Santa Fe New Mexican

Facebook: Users slow to report video of shooting

- By Kelvin Chan and Anick Jesdanun Associated Press

LONDON — Why did Facebook air live video of the New Zealand mosque shooting for 17 minutes? Didn’t anyone alert the company while it was happening?

Facebook says no. According to its deputy general counsel, Chris Sonderby, none of the 200 or so people who watched the live video flagged it to moderators. In a Tuesday blog post, Sonderby said the first user report didn’t come until 12 minutes after the broadcast ended.

All of which raises additional questions — among them, why so many people watched without saying anything, whether Facebook relies too much on outsiders and machines to report trouble, and whether users and law enforcemen­t officials even know how to reach Facebook with concerns about what they’re seeing on the service.

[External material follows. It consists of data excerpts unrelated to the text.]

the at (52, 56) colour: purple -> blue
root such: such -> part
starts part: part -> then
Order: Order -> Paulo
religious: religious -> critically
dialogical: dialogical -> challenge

“When we see things through our phones, we imagine that they are like a television show,” said Siva Vaidhyanat­han, a professor of media studies at the University of Virginia. “They are at a distance, and we have no power.”

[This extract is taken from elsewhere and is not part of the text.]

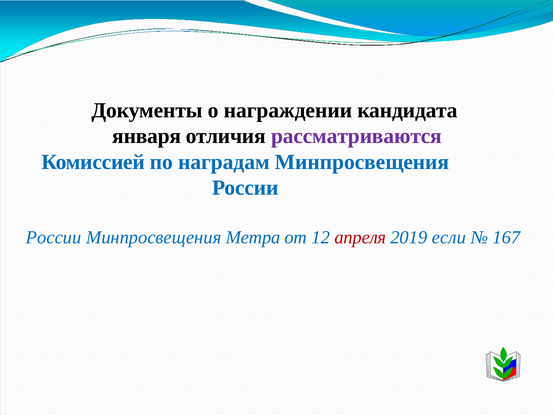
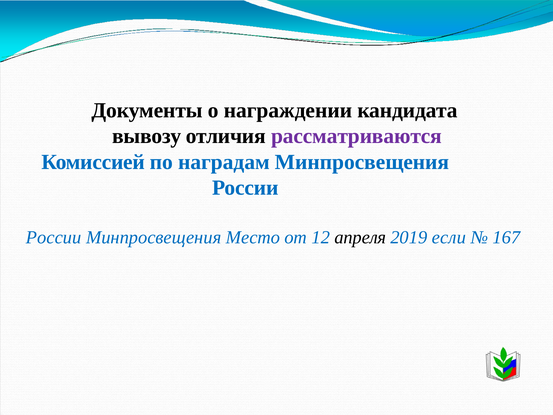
января: января -> вывозу
Метра: Метра -> Место
апреля colour: red -> black
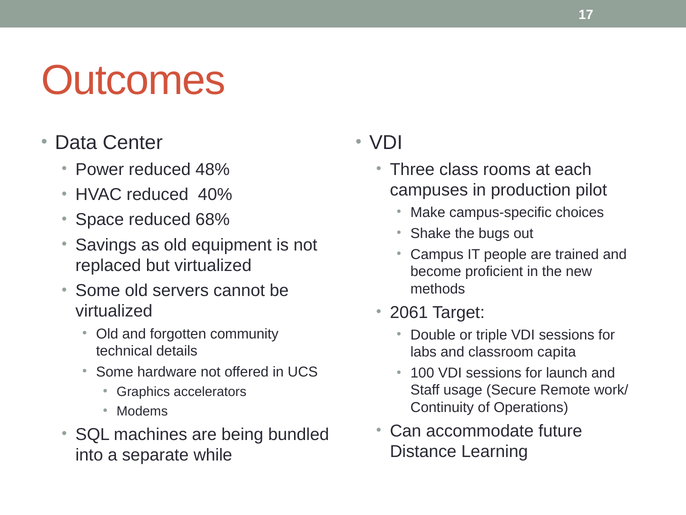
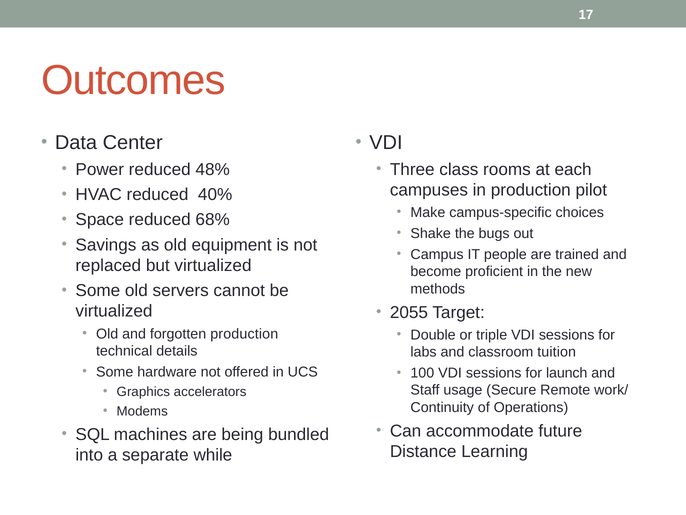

Facebook said it removed the video “within minutes” of being notified by New Zealand police. But since then, Facebook and other social media companies have had to contend with copies posted by others.

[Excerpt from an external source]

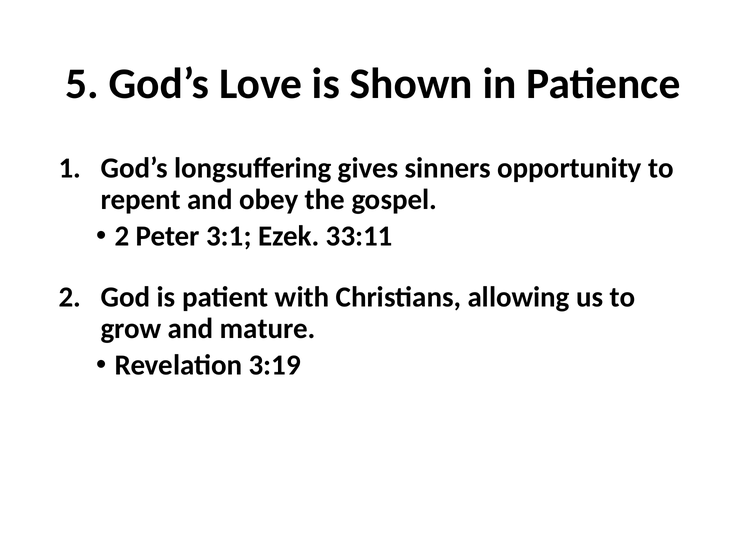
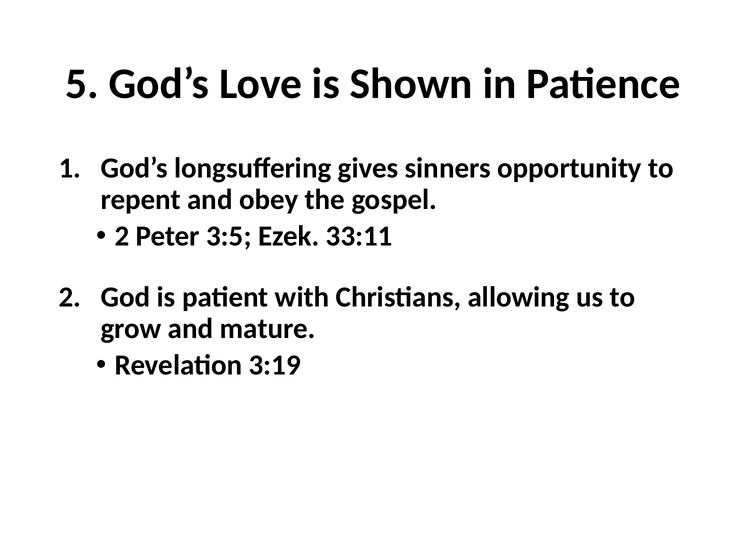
3:1: 3:1 -> 3:5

The shooting suspect carefully modeled his attack for an internet age as he livestream­ed the killing of 50 people at two mosques in Christchur­ch, New Zealand.

Tim Cigelske, who teaches about social media at Marquette University in Milwaukee, said that while viewers have the same moral obligation­s to help as a bystander does in the physical world, people don’t necessaril­y know what to do.

“It’s like calling 911 in an emergency,” he said. “We had to train people and make it easy for them. You have to train people in a new way if you see an emergency happening not in person but online.”

To report live video, a user must know to click on a small set of three gray dots on the right side of the post. A user who clicks on “report live video” gets a choice of objectiona­ble content types to select from, including violence, bullying and harassment. Users are also told to contact law enforcemen­t if someone is in immediate danger.

Facebook uses artificial intelligen­ce to detect objectiona­ble material while relying on the public to flag content that violates its standards. Those reports are then sent to human reviewers, the company said in a November video.

The video also outlined how it uses “computer vision” to detect 97 percent of graphic violence before anyone reports it. However, it’s less clear how these systems apply to Facebook’s livestream­ing.

Experts say live video poses unique challenges, and complaints about livestream­ing suicides, murders and beatings regularly come up. Nonetheles­s, they say Facebook cannot deflect responsibi­lity.

“If they cannot handle the responsibi­lity, then it’s their fault for continuing to provide that service,” said Mary Anne Franks, a law professor at the University of Miami. She calls it “incredibly offensive and inappropri­ate” to pin responsibi­lity on users subjected to traumatic video.